Ubisoft Paris employees called to strike due to CEO Yves Guillemot’s recent behavior

Ubisoft employees deserve better.

Image via Christian Petersen

The video game industry is an incredibly tough place to work, as we have found out over the years with allegations surfacing of employees at various companies getting mistreated by higher-ups in a variety of ways. Unfortunately, we are continuing to see such behavior being displayed as Ubisoft Paris employees are being called to strike after recent behavior from the company’s CEO Yves Guillemot.

Ubisoft has taken a massive hit financially with games like Mario + Rabbids: Spark of Hope and Just Dance 2023 not performing to their expectations. As a result, the company canceled three unannounced projects. Where Guillemot comes into play in all of this is with an internal email with company employees. In the email that was seen by Kotaku, Guillemot said such remarks as “give it your all”, to be as “efficient and lean as possible”, and that the “ball is in your court”, telling employees to make sure projects are not only done on time but also completed with the proposed budget.

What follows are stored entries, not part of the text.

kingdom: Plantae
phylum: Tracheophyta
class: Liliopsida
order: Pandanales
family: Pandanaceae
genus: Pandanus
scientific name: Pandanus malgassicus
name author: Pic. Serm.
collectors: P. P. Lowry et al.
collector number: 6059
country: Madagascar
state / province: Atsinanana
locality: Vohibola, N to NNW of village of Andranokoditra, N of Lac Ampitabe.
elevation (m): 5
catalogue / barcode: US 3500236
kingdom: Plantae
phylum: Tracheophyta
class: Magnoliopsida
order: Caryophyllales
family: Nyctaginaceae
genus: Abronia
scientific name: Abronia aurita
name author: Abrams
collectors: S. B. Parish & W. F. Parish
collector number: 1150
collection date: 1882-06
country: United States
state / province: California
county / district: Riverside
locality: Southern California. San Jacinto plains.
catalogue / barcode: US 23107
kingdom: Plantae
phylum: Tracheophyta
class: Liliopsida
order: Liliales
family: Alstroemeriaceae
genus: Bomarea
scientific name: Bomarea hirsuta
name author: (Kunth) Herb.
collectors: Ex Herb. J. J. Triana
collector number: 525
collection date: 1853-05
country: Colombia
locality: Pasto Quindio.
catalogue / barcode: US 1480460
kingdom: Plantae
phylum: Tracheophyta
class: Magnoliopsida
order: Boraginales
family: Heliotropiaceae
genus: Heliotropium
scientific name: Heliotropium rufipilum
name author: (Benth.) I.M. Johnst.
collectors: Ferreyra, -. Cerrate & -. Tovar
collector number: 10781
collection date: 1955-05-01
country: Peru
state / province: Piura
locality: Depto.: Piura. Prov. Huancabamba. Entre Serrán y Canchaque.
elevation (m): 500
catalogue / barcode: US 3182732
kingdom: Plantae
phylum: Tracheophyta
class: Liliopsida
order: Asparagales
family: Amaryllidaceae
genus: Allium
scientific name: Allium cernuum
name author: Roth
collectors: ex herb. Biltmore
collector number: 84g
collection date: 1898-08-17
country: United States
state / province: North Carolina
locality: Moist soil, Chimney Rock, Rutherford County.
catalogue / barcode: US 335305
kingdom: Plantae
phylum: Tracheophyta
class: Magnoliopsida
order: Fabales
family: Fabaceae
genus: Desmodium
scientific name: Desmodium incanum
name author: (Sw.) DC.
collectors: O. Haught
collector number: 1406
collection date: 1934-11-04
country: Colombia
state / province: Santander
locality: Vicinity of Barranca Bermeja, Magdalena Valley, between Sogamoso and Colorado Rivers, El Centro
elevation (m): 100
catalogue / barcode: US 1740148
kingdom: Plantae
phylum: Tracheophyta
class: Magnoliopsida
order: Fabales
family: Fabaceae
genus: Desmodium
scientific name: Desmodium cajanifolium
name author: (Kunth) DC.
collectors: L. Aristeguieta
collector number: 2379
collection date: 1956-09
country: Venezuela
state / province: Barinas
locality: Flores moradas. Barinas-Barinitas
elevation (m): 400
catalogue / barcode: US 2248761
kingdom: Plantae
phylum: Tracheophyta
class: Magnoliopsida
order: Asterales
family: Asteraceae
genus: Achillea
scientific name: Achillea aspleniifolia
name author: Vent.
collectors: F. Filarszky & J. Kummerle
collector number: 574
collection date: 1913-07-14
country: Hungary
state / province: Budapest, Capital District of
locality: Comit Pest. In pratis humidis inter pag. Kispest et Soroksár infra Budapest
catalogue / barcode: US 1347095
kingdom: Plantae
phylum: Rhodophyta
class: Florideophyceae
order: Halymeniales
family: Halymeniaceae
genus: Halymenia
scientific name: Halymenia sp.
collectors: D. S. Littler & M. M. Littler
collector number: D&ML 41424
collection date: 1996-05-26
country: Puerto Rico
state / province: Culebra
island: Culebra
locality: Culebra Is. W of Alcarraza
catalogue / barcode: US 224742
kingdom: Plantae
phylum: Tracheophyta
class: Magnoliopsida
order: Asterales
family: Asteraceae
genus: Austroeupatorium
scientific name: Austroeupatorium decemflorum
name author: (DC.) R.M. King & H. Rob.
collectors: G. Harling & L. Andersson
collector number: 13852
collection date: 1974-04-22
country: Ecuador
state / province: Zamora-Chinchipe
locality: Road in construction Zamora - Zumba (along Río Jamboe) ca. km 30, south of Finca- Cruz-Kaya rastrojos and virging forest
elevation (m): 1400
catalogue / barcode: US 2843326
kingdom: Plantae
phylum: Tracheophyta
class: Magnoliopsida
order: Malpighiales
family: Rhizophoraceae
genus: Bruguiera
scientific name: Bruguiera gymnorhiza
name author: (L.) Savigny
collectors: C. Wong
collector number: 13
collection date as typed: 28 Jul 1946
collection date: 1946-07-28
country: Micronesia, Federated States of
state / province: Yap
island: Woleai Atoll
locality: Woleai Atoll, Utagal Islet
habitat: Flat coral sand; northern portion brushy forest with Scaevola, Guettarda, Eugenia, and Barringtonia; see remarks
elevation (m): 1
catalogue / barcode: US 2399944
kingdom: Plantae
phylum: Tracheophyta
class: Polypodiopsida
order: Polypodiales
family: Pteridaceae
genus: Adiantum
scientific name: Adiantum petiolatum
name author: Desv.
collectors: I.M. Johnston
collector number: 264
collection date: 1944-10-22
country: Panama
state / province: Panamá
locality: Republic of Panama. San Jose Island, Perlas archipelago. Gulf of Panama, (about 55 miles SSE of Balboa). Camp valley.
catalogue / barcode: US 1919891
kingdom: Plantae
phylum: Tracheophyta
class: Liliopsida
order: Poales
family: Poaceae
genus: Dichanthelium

Disguised as “encouraging”, the statements from Guillemot come off as disparaging and make it seem as though the employees didn’t work hard by saying “give it your all,” as if they weren’t already doing that from the start.

Following this, a French workers union known as Solidaires Informatique called for Ubisoft Paris employees to do a half-day strike on January 27 from 2 PM to 6 PM. The union demands that: there is an immediate 10% increase in all employee salaries, implementation of a four-day work week, more transparency, and commitment against disguised dismissals and condemnation against abusive managerial policies that would cause workers to quit. Given how abuse of power plagues the video game industry and how much crunch is normalized, their demands are fair. Ubisoft and Guillemot have yet to comment about the situation, but we should hear a statement sooner or later especially as the days tick down to the day of the strike.